A holding LLC is only as honest as its books. Before SkyMining ever receives its first transferred coin, two things need to be written down clearly: the capitalization table (who owns what), and the founder's cost-basis baseline (what was originally paid in, in U.S. dollars, for the assets that will eventually live inside the company). These two documents together are what an accountant, a bank, the IRS, or a future trustee will ask to see first.

Initial capitalization table

SKYMINING LLC — INITIAL CAPITALIZATION TABLE
(as of formation date)

Member                          Membership Interest    Capital Account (USD)

Johnathon Drew Bias                       100.00%      $   [INITIAL CONTRIBUTION]

Total                                     100.00%      $   [INITIAL CONTRIBUTION]

Notes:
  • "Initial Contribution" is the small cash amount
    transferred from Johnathon's personal account into the
    SkyMining LLC business bank account at opening (typically
    $100–$1,000). It is logged in the books as a Member
    Capital Contribution, NOT as a loan and NOT as income.
  • Crypto assets are NOT contributed to the LLC at formation.
    They are transferred separately, after recovery, and each
    transfer is recorded with its U.S. dollar fair-market value
    on the date of transfer (this becomes the LLC's cost basis
    for that asset).

Founder cost-basis baseline (early years)

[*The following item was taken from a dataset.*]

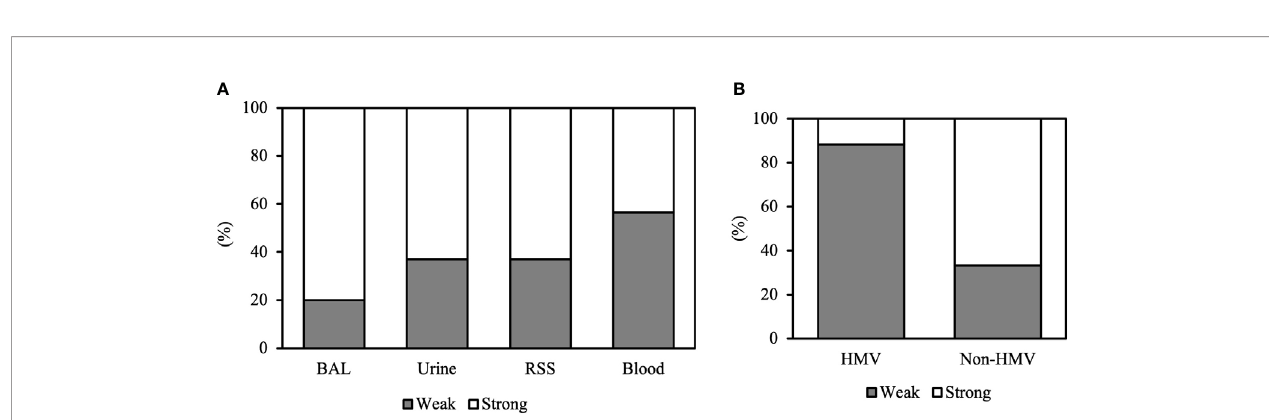
FIGURE 1 | String test for identi fi cation of the HMV phenotype. A positive string test (A) is de fi ned as the formation of viscous strings of >5 mm in length on an agar plate. (B) Sedimentation assay for HMV and non-HMV isolates.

Per Johnathon's recollection, approximately $10,000 was contributed across the earliest years of cryptocurrency activity — spread across many platforms, mining pools, validators, and early-stage seed/staking positions. That figure is recorded here as a working baseline only. It does not bind anyone, and it will be refined as records surface from three sources, in order of reliability:

  1. On-chain receipts. Original deposit transactions, mining-pool payouts, and staking rewards are permanent in the relevant blockchains. Once we have wallet addresses, the history is recoverable to the penny.
  2. Exchange transaction histories. Each recovered exchange account exports a CSV of every deposit, trade, and withdrawal. These will be the backbone of the cost-basis records.
  3. Bank and card statements. Old USD transfers into exchanges, visible on bank or card statements from the era, anchor the dollar side of the basis.

A note on transferring crypto into the LLC

Moving crypto from a personal wallet or exchange account into a wallet or account titled in SkyMining LLC's name is a contribution of property, not a sale. Under current IRS guidance, a contribution from a single-member to a disregarded entity it owns is generally not a taxable event — the LLC simply inherits the member's basis and holding period. Each such contribution should be recorded in the books with: date, asset, amount, on-chain transaction ID, U.S. dollar fair-market value at time of transfer, and a note that it is a Member Contribution. We will produce a one-page Crypto Contribution Log template alongside the Operating Agreement PDF.